THE EFFECT OF SEA LEVEL RISE ON THE MORPHOLOGY OF SOUTH FLORIDA AS MEASURED BY SHORT-LIVED ISOTOPIC CHRONOLOGY

The geography of South Florida is ideally suited to studying morphologic changes due to sea-level fluctuations because the slopes of the seafloor and land surface are low and minor changes in sea level result in large-scale morphological adjustments. Florida Bay is a shallow subtropical bay located between the Everglades and the Florida Keys. The bay is dissected by a labyrinth of carbonate mud banks with lower relief areas between banks termed “lakes”. Hydrologic inputs from both man-made canals and decreased runoff from the Everglades, has modified the northern sections of Florida Bay, but both the northern sections and the entire bay have also made adjustments to sea-level rise.

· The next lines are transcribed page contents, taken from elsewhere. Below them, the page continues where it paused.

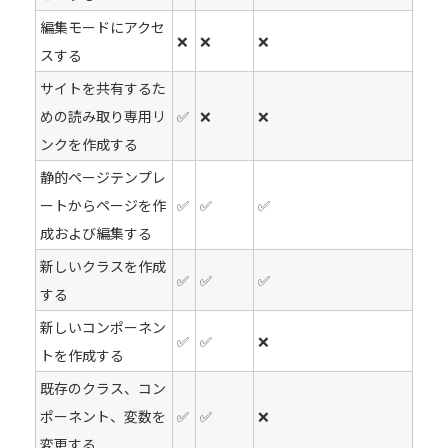
編集モードにアクセ
❌
❌
❌
スする
サイトを共有するた
めの読み取り専用リ
✅
❌
❌
ンクを作成する
静的ページテンプレ
ートからページを作
✅
✅
✅
成および編集する
新しいクラスを作成
✅
✅
✅
する
新しいコンポーネン
✅
✅
❌
トを作成する
既存のクラス、コン
ポーネント、変数を
✅
✅
❌
変更する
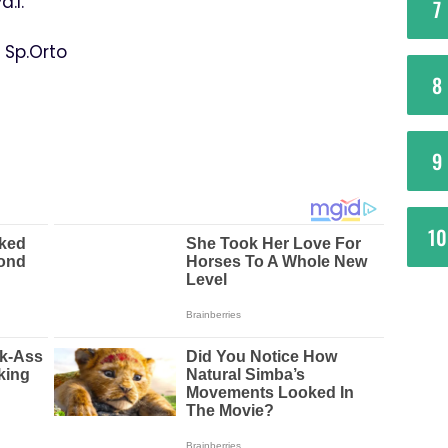
.I.
7
 Sp.Orto
8
9
10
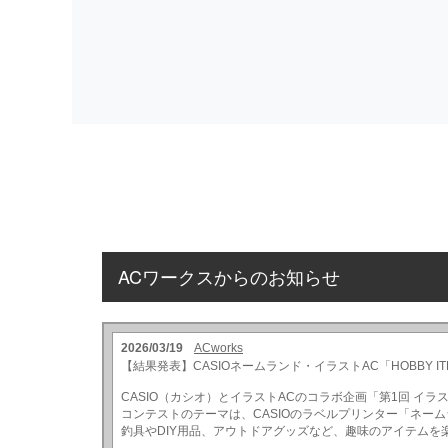
ACワークスからのお知らせ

Using short-lived isotopes (⁷Be, ²¹⁰Pb, and ¹³⁷Cs) to constrain temporally the morphological changes, the depositional history was determined throughout Florida Bay These changes were compared to South Florida sea-level rise record. The most substantial change was habitat transformation in the lakes and banks along the northern boundary of the bay. Prior to ~1950, the lake floors were hardbottom habitat and the salinity conditions of the lakes was oligohaline. After 1950, concurrent with a decrease in freshwater flow from the north, the environment changed to mesohaline and has since become normal marine. With this shift, carbonate production increased and enlarged banks, islands, and extended tidal flats. As a result, passes between islands were closed, further restricting circulation. The central bay sediment accumulation record shows this area is more responsive to sea-level rise. Minor variations in the rates of sea-level rise and times of static sea level (as measured at Key West) have resulted in shifts in sediment accumulation rates on the leeward side of mud banks; increasing during rising sea level and decreasing during static periods. In addition, in the early 1970s, a strongly positive North Atlantic Oscillation, a La Niña, and a negative Pacific Decadal Oscillation, drove water northward into Florida Bay and resulted in accelerated erosion and accretion in several areas of Florida Bay.